▸ EXERCISE DIRECTIONS: Please list every person named in full in the passage on same-sex marriage in South Africa.

▸ TEXT BLOCK:
## Start

Same-sex marriage has been legal in South Africa since the Civil Union Act came into force on 30 November 2006. The decision of the Constitutional Court in the case of Minister of Home Affairs v Fourie on 1 December 2005 extended the common-law definition of marriage to include same-sex spouses—as the Constitution of South Africa guarantees equal protection before the law to all citizens regardless of sexual orientation—and gave Parliament one year to rectify the inequality in the marriage statutes. On 14 November 2006, the National Assembly passed a law allowing same-sex couples to legally marry 230 to 41, which was subsequently approved by the National Council of Provinces on 28 November in a 36 to 11 vote, and the law came into effect two days later.

South Africa was the fifth country, the first (and only, as of February 2017) in Africa, the first in the southern hemisphere, the first republic, and the second outside Europe to legalise same-sex marriage.

South Africa was the first country in the world to safeguard sexual orientation as a human right in its constitution. Both the Interim Constitution, which came into force on 27 April 1994, and the final Constitution, which replaced it on 4 February 1997, forbid discrimination on the basis of sex, gender or sexual orientation. These equality rights formed the basis for a series of court decisions granting specific rights to couples in long-term same-sex relationships:

In 2002 a lesbian couple, Marié Fourie and Cecelia Bonthuys, with the support of the Lesbian and Gay Equality Project, launched an application in the Pretoria High Court to have their union recognised and recorded by the Department of Home Affairs as a valid marriage. Judge Pierre Roux dismissed the application on 18 October 2002, on the technical basis that they had not properly attacked the constitutionality of the definition of marriage or the Marriage Act, 1961.

## End

▸ DATA:

## Start

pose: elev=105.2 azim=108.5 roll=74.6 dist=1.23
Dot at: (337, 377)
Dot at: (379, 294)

## End

▸ ANSWER TO THIS TASK:
Marié Fourie
Cecelia Bonthuys
Pierre Roux